Migranti. Blitz dei gendarmi francesi ad Airole, sopra Ventimiglia

Daniela Fassini venerdì 15 giugno 2018

Dopo il caso di Bardonecchia, nuova "intromissione" non autorizzata dei gendami francesi in territorio italiano alla ricerca di migranti. È successo ieri, nel Comune di Airole, a pochi chilometri da Ventimiglia. «Ieri alle 11 della mattina ho visto un'auto della Gendarmeria francese parcheggiata in piazza - racconta Fausto Molinari, sindaco della piccola cittadina di confine - ho chiesto ai miei di tenerla d'occhio perché non eravamo stati avvisati. Ogni tanto capita che arrivano ma si fermano solo per poco e comunque lo fanno in contatto con i nostri carabinieri».

Ieri non è stato così. L'auro è rimasta parcheggiata in città, confermano testimoni, dalle 11 della mattina alle 16 del pomeriggio. »Probabilmente si sono allontanati per perlustrare i nostri sentieri che conducono in Francia. Non era mai successo. E comunque avrebbero dovuto informarci».

Sui migranti «i francesi non possono darci lezione di morale» ha dichiarato questa mattina il sindaco di Ventimiglia, Enrico Ioculano. «Le posizioni del governo sono opinabili - ha aggiunto - ma da certi pulpiti non ci possiamo aspettare questo tipo di prediche».
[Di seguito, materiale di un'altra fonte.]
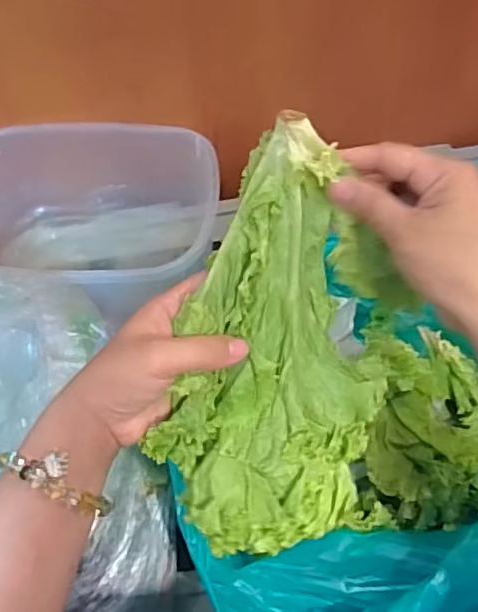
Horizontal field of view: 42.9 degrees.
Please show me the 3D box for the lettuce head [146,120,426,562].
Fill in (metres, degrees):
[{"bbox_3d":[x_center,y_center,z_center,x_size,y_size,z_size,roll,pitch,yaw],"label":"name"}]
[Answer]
[{"bbox_3d":[0.028,0.027,0.379,0.125,0.062,0.257,8,100,10],"label":"lettuce head"}]

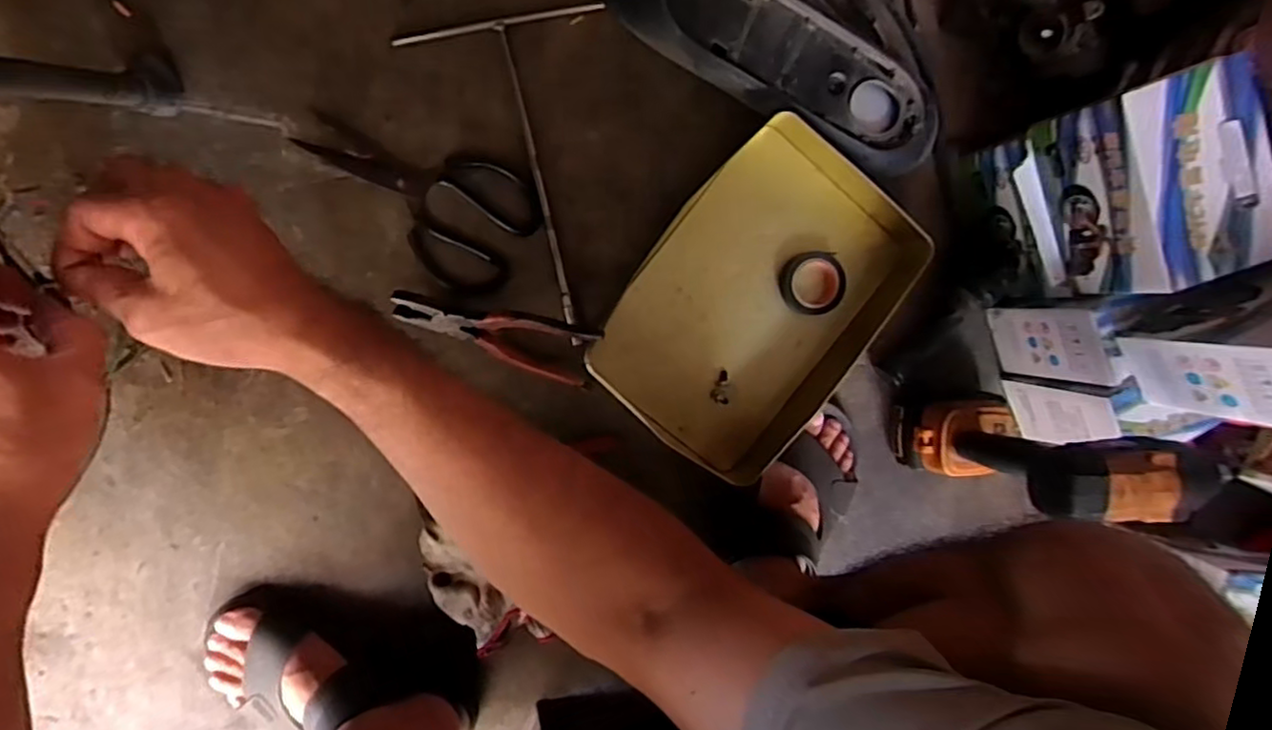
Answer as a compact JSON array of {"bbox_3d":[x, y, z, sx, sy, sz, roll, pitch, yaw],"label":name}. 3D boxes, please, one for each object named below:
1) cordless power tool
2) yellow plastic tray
[{"bbox_3d":[0.354,0.082,0.597,0.155,0.238,0.073,8,94,-9],"label":"cordless power tool"},{"bbox_3d":[0.122,-0.056,0.645,0.226,0.057,0.320,39,89,-10],"label":"yellow plastic tray"}]

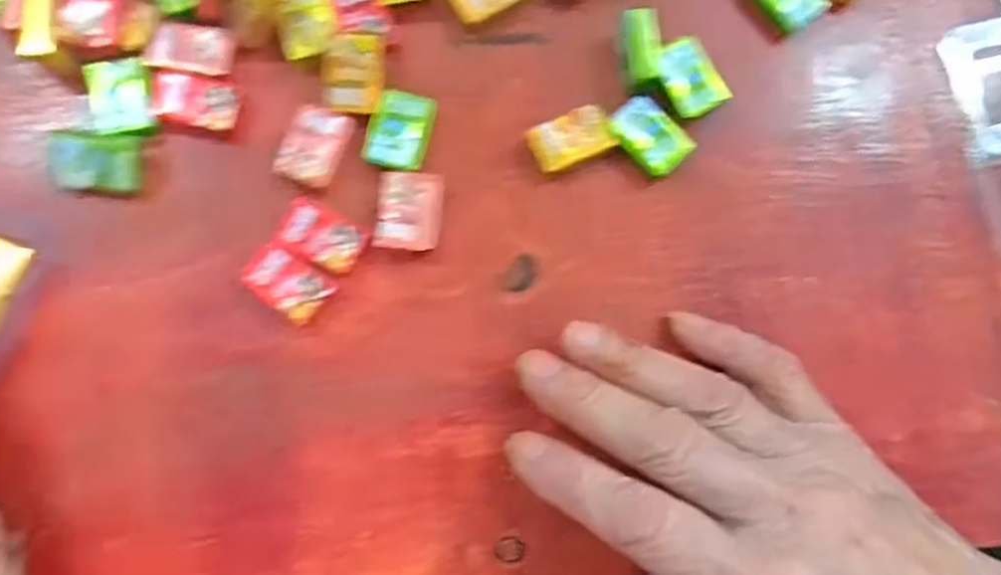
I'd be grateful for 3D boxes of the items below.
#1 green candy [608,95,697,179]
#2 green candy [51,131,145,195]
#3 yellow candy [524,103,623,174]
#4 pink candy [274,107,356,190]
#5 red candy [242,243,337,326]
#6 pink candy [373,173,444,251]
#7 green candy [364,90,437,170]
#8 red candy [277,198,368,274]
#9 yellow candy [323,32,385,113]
[{"bbox_3d":[0.050,-0.051,0.253,0.018,0.009,0.027,-43,87,-9],"label":"green candy"},{"bbox_3d":[-0.128,-0.040,0.239,0.025,0.009,0.018,0,82,-5],"label":"green candy"},{"bbox_3d":[0.024,-0.049,0.251,0.028,0.010,0.017,-25,85,-7],"label":"yellow candy"},{"bbox_3d":[-0.061,-0.046,0.243,0.018,0.005,0.025,24,81,-1],"label":"pink candy"},{"bbox_3d":[-0.068,-0.001,0.242,0.026,0.011,0.017,39,81,1],"label":"red candy"},{"bbox_3d":[-0.030,-0.025,0.245,0.020,0.006,0.025,6,82,-4],"label":"pink candy"},{"bbox_3d":[-0.033,-0.052,0.246,0.019,0.006,0.024,14,81,-2],"label":"green candy"},{"bbox_3d":[-0.057,-0.016,0.240,0.026,0.004,0.016,29,81,0],"label":"red candy"},{"bbox_3d":[-0.048,-0.069,0.243,0.019,0.007,0.024,2,82,-4],"label":"yellow candy"}]

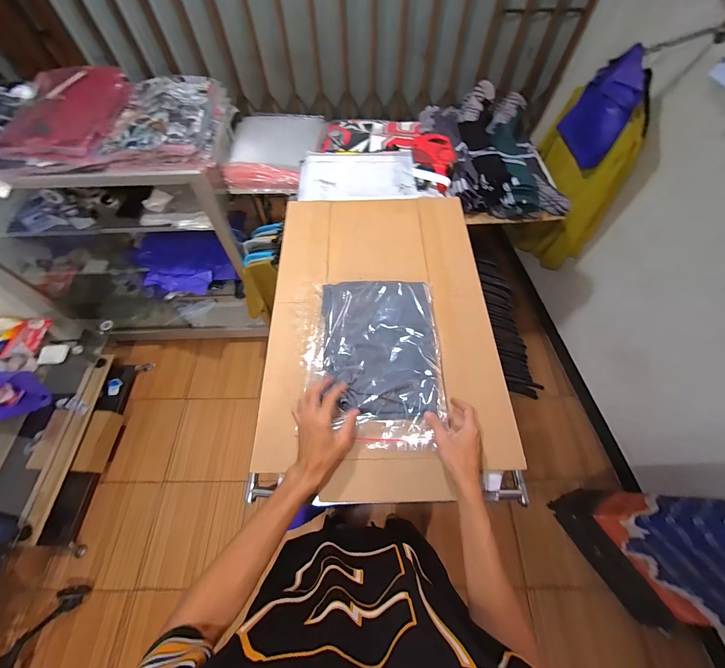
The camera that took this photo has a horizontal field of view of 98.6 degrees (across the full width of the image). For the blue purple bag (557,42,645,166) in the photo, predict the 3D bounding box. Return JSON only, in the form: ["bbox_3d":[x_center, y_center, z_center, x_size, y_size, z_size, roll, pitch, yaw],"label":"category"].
[{"bbox_3d":[0.895,-0.819,1.166,0.085,0.351,0.259,-17,77,-6],"label":"blue purple bag"}]

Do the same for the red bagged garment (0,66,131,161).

Da oltre tre anni Ventimiglia è la città di passaggio per migliaia di profughi che tentano di varcare il confine per raggiungere la Francia e l'Inghilterra. Situazione che ha più volte messo in crisi la macchina dell'accoglienza, con Chiesa e Caritas in prima linea a fianco delle istituzione per fornire pasti e a distribuire tutto il necessario per la sussistenza di giovani, donne e bambini.